▸ MATERIAL FOR THE TASK
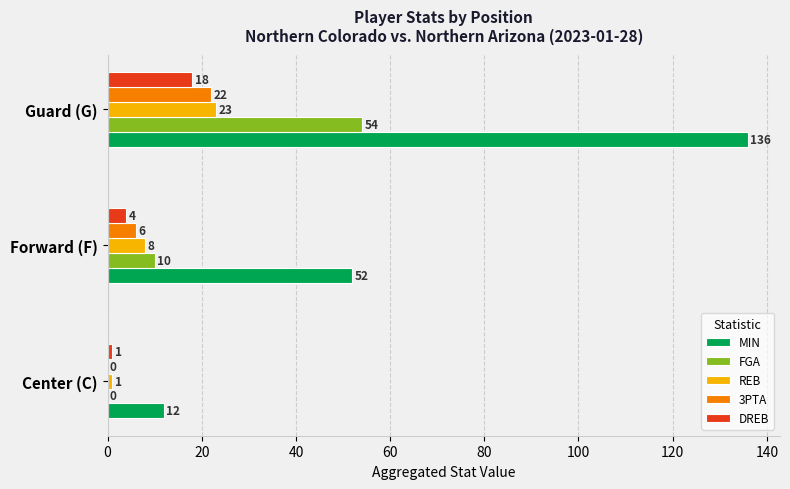

What is the greatest value displayed?

136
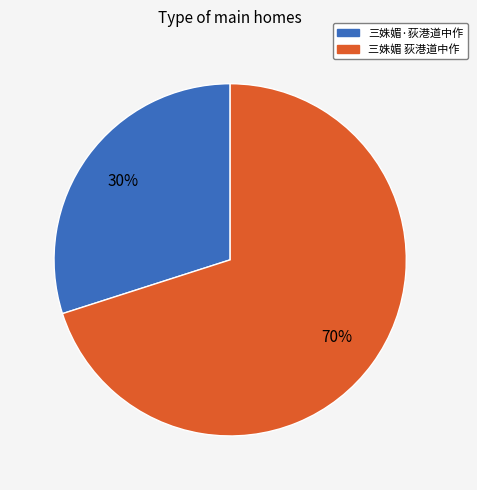

Rank the categories by value from lowest to highest.

三姝媚·荻港道中作, 三姝媚 荻港道中作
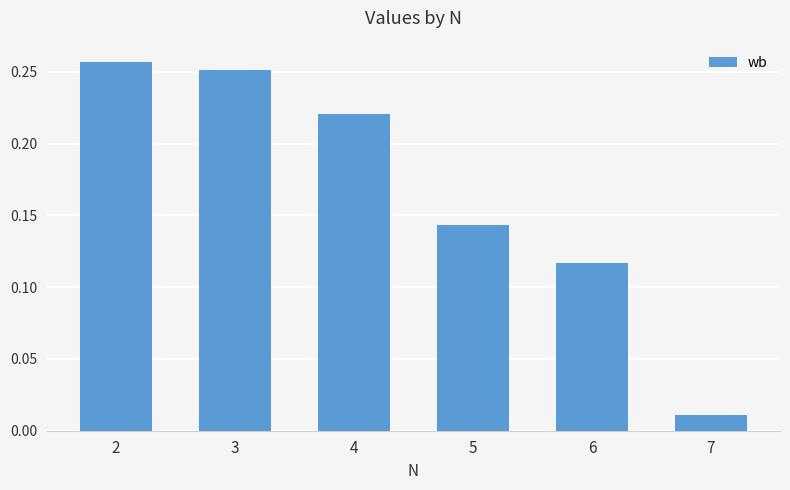

True or false: the data shows 0.1 at 2.

False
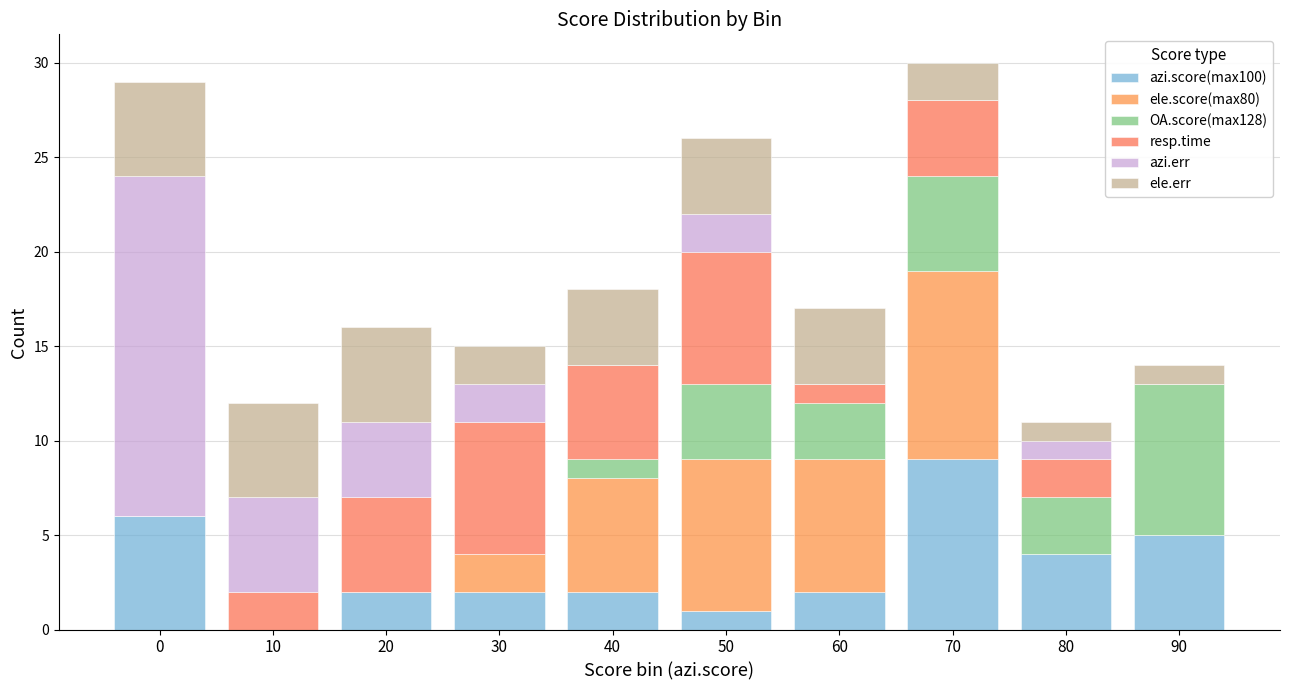

How many categories are shown in the chart?

10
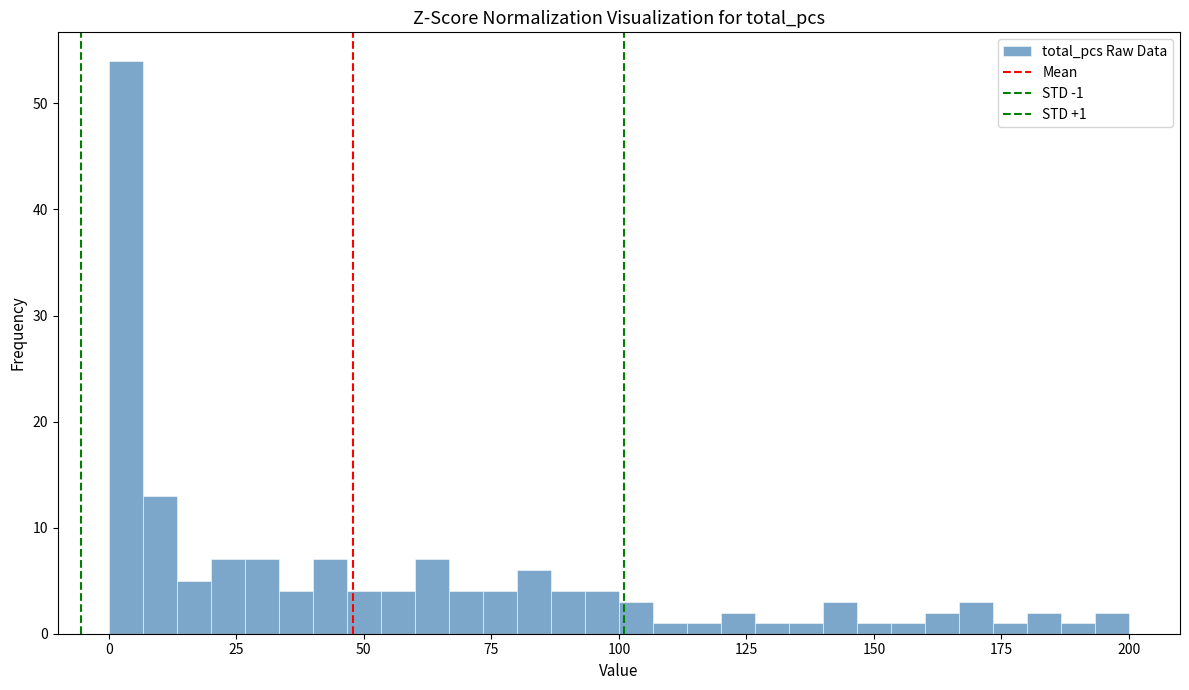

Around what value on the x-axis is the tallest bar? Give the approximate position of its centre, as read against the axis.

5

▸ TASK REQUIREMENTS
Display each line of the records above that contains the word "categories", counting only matches with the same case.

▸ ANSWER SPACE
Rank the categories by value from lowest to highest.
How many categories are shown in the chart?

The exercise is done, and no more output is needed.